Karen Cubillos, estudiante de Psicología, está completamente segura de que la palabra más usada en Barranquilla es “nojoda”. “La usan para mostrar asombro, para expresar rabia o admiración. Es como un comodín que sirve para todo. Tiene muchos usos”, apunta.
En la U
Los estudiantes a la salida de las universidades interactúan de forma espontánea, sin embargo la conversación en este punto varía de foco y de sentido: –Nojoda loco, ¿qué?, estabas perdío.
–Nombe, nada. Tenía unas materias embolatadas y me tocó también hacer un viaje. El diálogo lo sostenían dos universitarios que esperaban un pedido de arepas asadas en una venta frente a la Universidad Simón Bolívar.
Otros dos, una universitaria que se despedía de su compañero, hablaban en otros términos: –No te pierdas y háblame por whatsapp o por el face. Es que tú te pierdes mucho.
–Ajá, pero si yo no te tengo.
–¿Cómo así? Claro, hace rato que te tengo agregada.
–La verdad no me acuerdo, pero, bueno, escríbeme.
Su diálogo es una muestra del universo lingüístico conectado con las nuevas tecnologías y las redes sociales.
En el centro comercial
Ir a un centro comercial se ha convertido es uno de los planes más recurrentes de los barranquilleros para distraerse. Para ellos es la segunda actividad más preferida después de ir a la playa, de acuerdo con la encuesta de Barranquilla Cómo Vamos.
En estos sitios la interacción se da tanto en el interior como en las afueras.
–No entiendo cómo Santos le aguanta tanto a Maduro, si ese man es un torcido.
–¿Más? Cule fariseo que es la figurita esa.
Esta vez las afirmaciones eran expresadas por dos hombres entrados en años que, sentados en las afueras de un centro comercial, hablaban de la dinámica geopolíticas de la región y de la crisis binacional con Venezuela.
–Nojoda uno no sabe qué es lo que pasa, pero esos contadores van más embalaos que Montoya. –¿Y por cuánto te llegó el recibo? –La maricaíta de 200 mil barras. –Muy caro. Esa gente cree que a uno le regalan la plata.
Los dos trabajadores que acababan de soltar turno se toparon con la noche y rumbo a sus casas, en las afueras del centro comercial, llevando a cuesta las preocupaciones cotidianas de los trabajadores barranquilleros.
Alejandro Espinosa dice que la forma en que nos expresamos en esta urbe es una manera de “buscar una identificación lingüística”, de poner la lengua en contexto. “Es lo que nos representa y nos muestra como una unidad diferente ante otras latitudes”.
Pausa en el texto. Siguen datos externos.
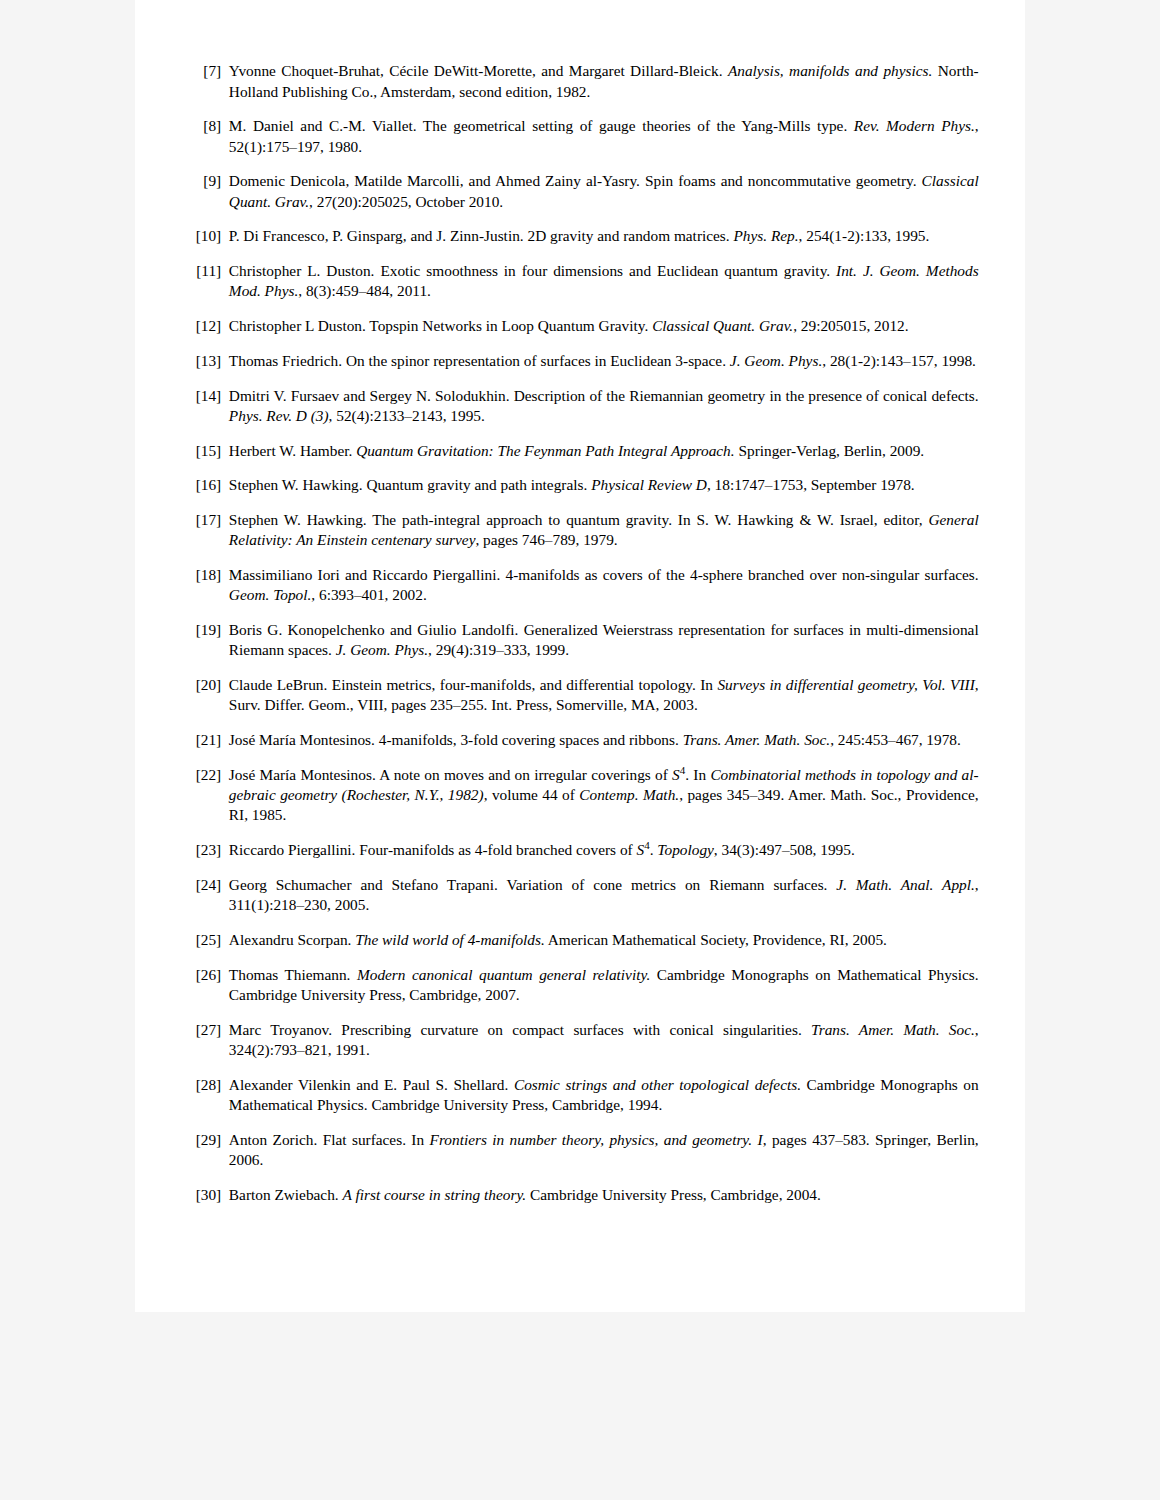[7] Yvonne Choquet-Bruhat, Cécile DeWitt-Morette, and Margaret Dillard-Bleick. Analysis, manifolds and physics. North-Holland Publishing Co., Amsterdam, second edition, 1982.
[8] M. Daniel and C.-M. Viallet. The geometrical setting of gauge theories of the Yang-Mills type. Rev. Modern Phys., 52(1):175–197, 1980.
[9] Domenic Denicola, Matilde Marcolli, and Ahmed Zainy al-Yasry. Spin foams and noncommutative geometry. Classical Quant. Grav., 27(20):205025, October 2010.
[10] P. Di Francesco, P. Ginsparg, and J. Zinn-Justin. 2D gravity and random matrices. Phys. Rep., 254(1-2):133, 1995.
[11] Christopher L. Duston. Exotic smoothness in four dimensions and Euclidean quantum gravity. Int. J. Geom. Methods Mod. Phys., 8(3):459–484, 2011.
[12] Christopher L Duston. Topspin Networks in Loop Quantum Gravity. Classical Quant. Grav., 29:205015, 2012.
[13] Thomas Friedrich. On the spinor representation of surfaces in Euclidean 3-space. J. Geom. Phys., 28(1-2):143–157, 1998.
[14] Dmitri V. Fursaev and Sergey N. Solodukhin. Description of the Riemannian geometry in the presence of conical defects. Phys. Rev. D (3), 52(4):2133–2143, 1995.
[15] Herbert W. Hamber. Quantum Gravitation: The Feynman Path Integral Approach. Springer-Verlag, Berlin, 2009.
[16] Stephen W. Hawking. Quantum gravity and path integrals. Physical Review D, 18:1747–1753, September 1978.
[17] Stephen W. Hawking. The path-integral approach to quantum gravity. In S. W. Hawking & W. Israel, editor, General Relativity: An Einstein centenary survey, pages 746–789, 1979.
[18] Massimiliano Iori and Riccardo Piergallini. 4-manifolds as covers of the 4-sphere branched over non-singular surfaces. Geom. Topol., 6:393–401, 2002.
[19] Boris G. Konopelchenko and Giulio Landolfi. Generalized Weierstrass representation for surfaces in multi-dimensional Riemann spaces. J. Geom. Phys., 29(4):319–333, 1999.
[20] Claude LeBrun. Einstein metrics, four-manifolds, and differential topology. In Surveys in differential geometry, Vol. VIII, Surv. Differ. Geom., VIII, pages 235–255. Int. Press, Somerville, MA, 2003.
[21] José María Montesinos. 4-manifolds, 3-fold covering spaces and ribbons. Trans. Amer. Math. Soc., 245:453–467, 1978.
[22] José María Montesinos. A note on moves and on irregular coverings of S4. In Combinatorial methods in topology and algebraic geometry (Rochester, N.Y., 1982), volume 44 of Contemp. Math., pages 345–349. Amer. Math. Soc., Providence, RI, 1985.
[23] Riccardo Piergallini. Four-manifolds as 4-fold branched covers of S4. Topology, 34(3):497–508, 1995.
[24] Georg Schumacher and Stefano Trapani. Variation of cone metrics on Riemann surfaces. J. Math. Anal. Appl., 311(1):218–230, 2005.
[25] Alexandru Scorpan. The wild world of 4-manifolds. American Mathematical Society, Providence, RI, 2005.
[26] Thomas Thiemann. Modern canonical quantum general relativity. Cambridge Monographs on Mathematical Physics. Cambridge University Press, Cambridge, 2007.
[27] Marc Troyanov. Prescribing curvature on compact surfaces with conical singularities. Trans. Amer. Math. Soc., 324(2):793–821, 1991.
[28] Alexander Vilenkin and E. Paul S. Shellard. Cosmic strings and other topological defects. Cambridge Monographs on Mathematical Physics. Cambridge University Press, Cambridge, 1994.
[29] Anton Zorich. Flat surfaces. In Frontiers in number theory, physics, and geometry. I, pages 437–583. Springer, Berlin, 2006.
[30] Barton Zwiebach. A first course in string theory. Cambridge University Press, Cambridge, 2004.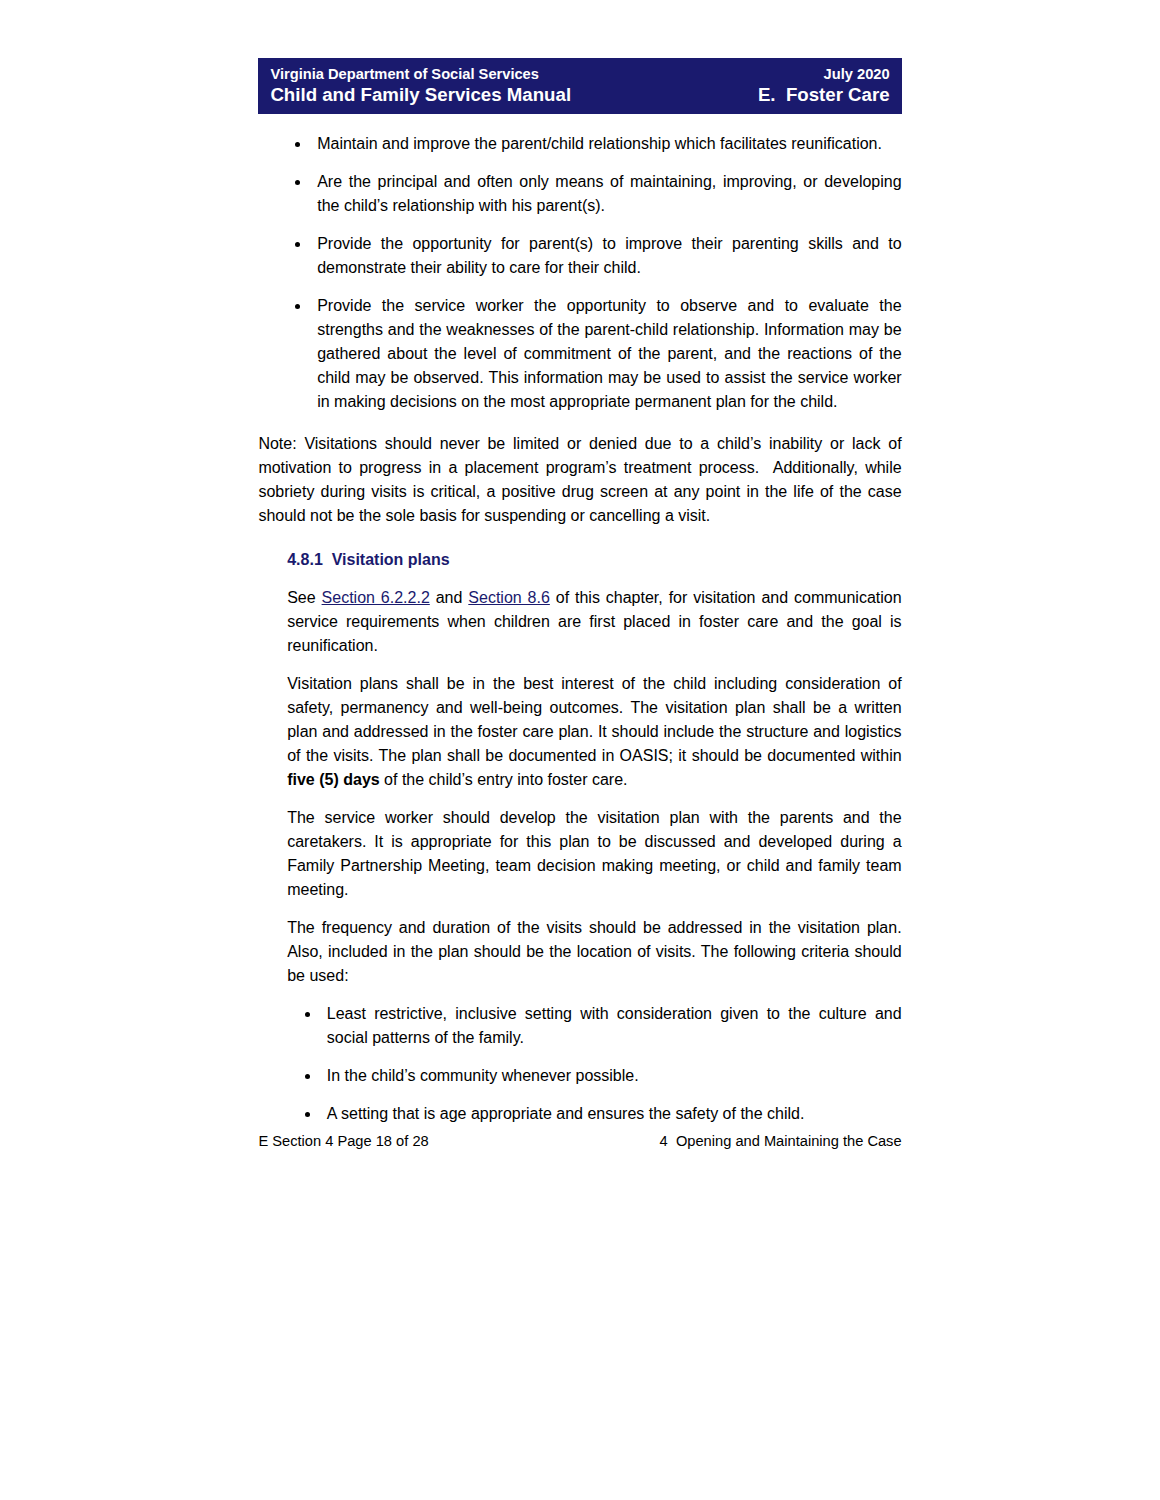Virginia Department of Social Services
Child and Family Services Manual
July 2020
E. Foster Care
Maintain and improve the parent/child relationship which facilitates reunification.
Are the principal and often only means of maintaining, improving, or developing the child’s relationship with his parent(s).
Provide the opportunity for parent(s) to improve their parenting skills and to demonstrate their ability to care for their child.
Provide the service worker the opportunity to observe and to evaluate the strengths and the weaknesses of the parent-child relationship. Information may be gathered about the level of commitment of the parent, and the reactions of the child may be observed. This information may be used to assist the service worker in making decisions on the most appropriate permanent plan for the child.
Note: Visitations should never be limited or denied due to a child’s inability or lack of motivation to progress in a placement program’s treatment process. Additionally, while sobriety during visits is critical, a positive drug screen at any point in the life of the case should not be the sole basis for suspending or cancelling a visit.
4.8.1 Visitation plans
See Section 6.2.2.2 and Section 8.6 of this chapter, for visitation and communication service requirements when children are first placed in foster care and the goal is reunification.
Visitation plans shall be in the best interest of the child including consideration of safety, permanency and well-being outcomes. The visitation plan shall be a written plan and addressed in the foster care plan. It should include the structure and logistics of the visits. The plan shall be documented in OASIS; it should be documented within five (5) days of the child’s entry into foster care.
The service worker should develop the visitation plan with the parents and the caretakers. It is appropriate for this plan to be discussed and developed during a Family Partnership Meeting, team decision making meeting, or child and family team meeting.
The frequency and duration of the visits should be addressed in the visitation plan. Also, included in the plan should be the location of visits. The following criteria should be used:
Least restrictive, inclusive setting with consideration given to the culture and social patterns of the family.
In the child’s community whenever possible.
A setting that is age appropriate and ensures the safety of the child.
E Section 4 Page 18 of 28
4 Opening and Maintaining the Case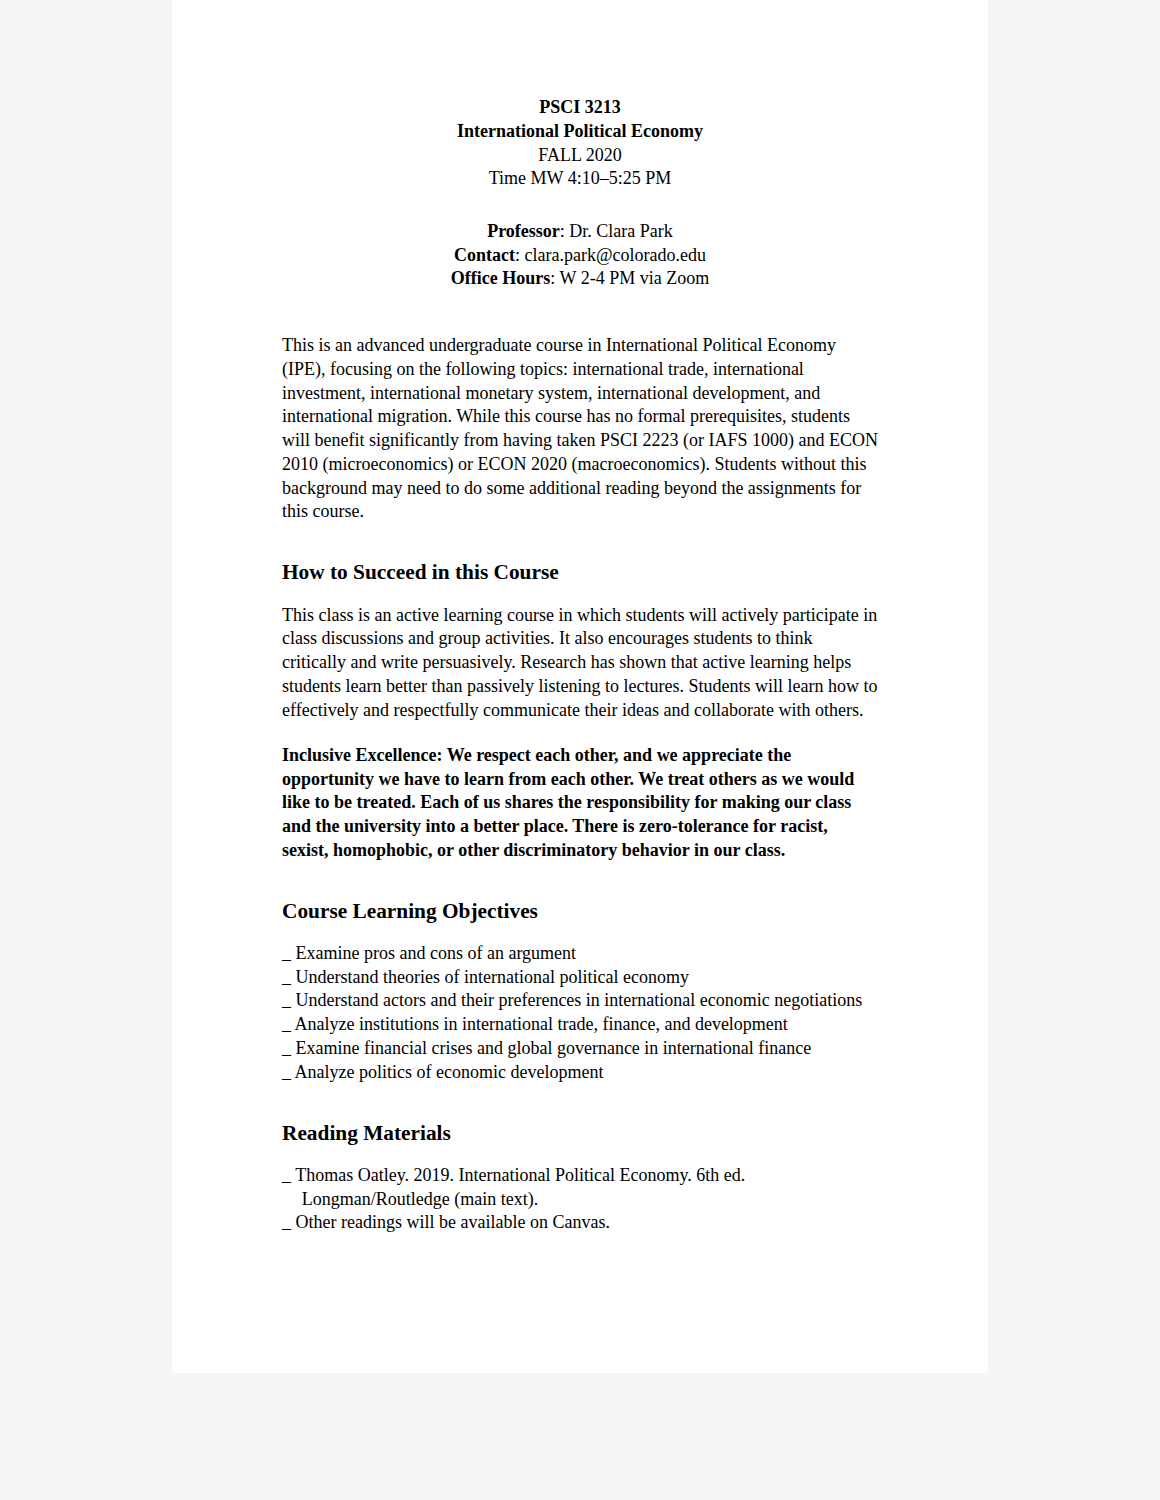PSCI 3213 International Political Economy FALL 2020 Time MW 4:10–5:25 PM
Professor: Dr. Clara Park
Contact: clara.park@colorado.edu
Office Hours: W 2-4 PM via Zoom
This is an advanced undergraduate course in International Political Economy (IPE), focusing on the following topics: international trade, international investment, international monetary system, international development, and international migration. While this course has no formal prerequisites, students will benefit significantly from having taken PSCI 2223 (or IAFS 1000) and ECON 2010 (microeconomics) or ECON 2020 (macroeconomics). Students without this background may need to do some additional reading beyond the assignments for this course.
How to Succeed in this Course
This class is an active learning course in which students will actively participate in class discussions and group activities. It also encourages students to think critically and write persuasively. Research has shown that active learning helps students learn better than passively listening to lectures. Students will learn how to effectively and respectfully communicate their ideas and collaborate with others.
Inclusive Excellence: We respect each other, and we appreciate the opportunity we have to learn from each other. We treat others as we would like to be treated. Each of us shares the responsibility for making our class and the university into a better place. There is zero-tolerance for racist, sexist, homophobic, or other discriminatory behavior in our class.
Course Learning Objectives
Examine pros and cons of an argument
Understand theories of international political economy
Understand actors and their preferences in international economic negotiations
Analyze institutions in international trade, finance, and development
Examine financial crises and global governance in international finance
Analyze politics of economic development
Reading Materials
Thomas Oatley. 2019. International Political Economy. 6th ed. Longman/Routledge (main text).
Other readings will be available on Canvas.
El barranquillero se reconoce como alguien que “habla con emoción y pasión y que, a la vez, gesticula como con ritmo”. El ‘quillero’ defiende que le “imprime un tumbao” y un no sé qué de sal-pimienta a la hora de hablar con “desparpajo y frescura natural”. Por eso los profesores Alejandro Espinosa y Adelaida Salcedo, como el decir callejero, aseguran que a la hora de hablar el barranquillero lo que hace es bailar con las palabras.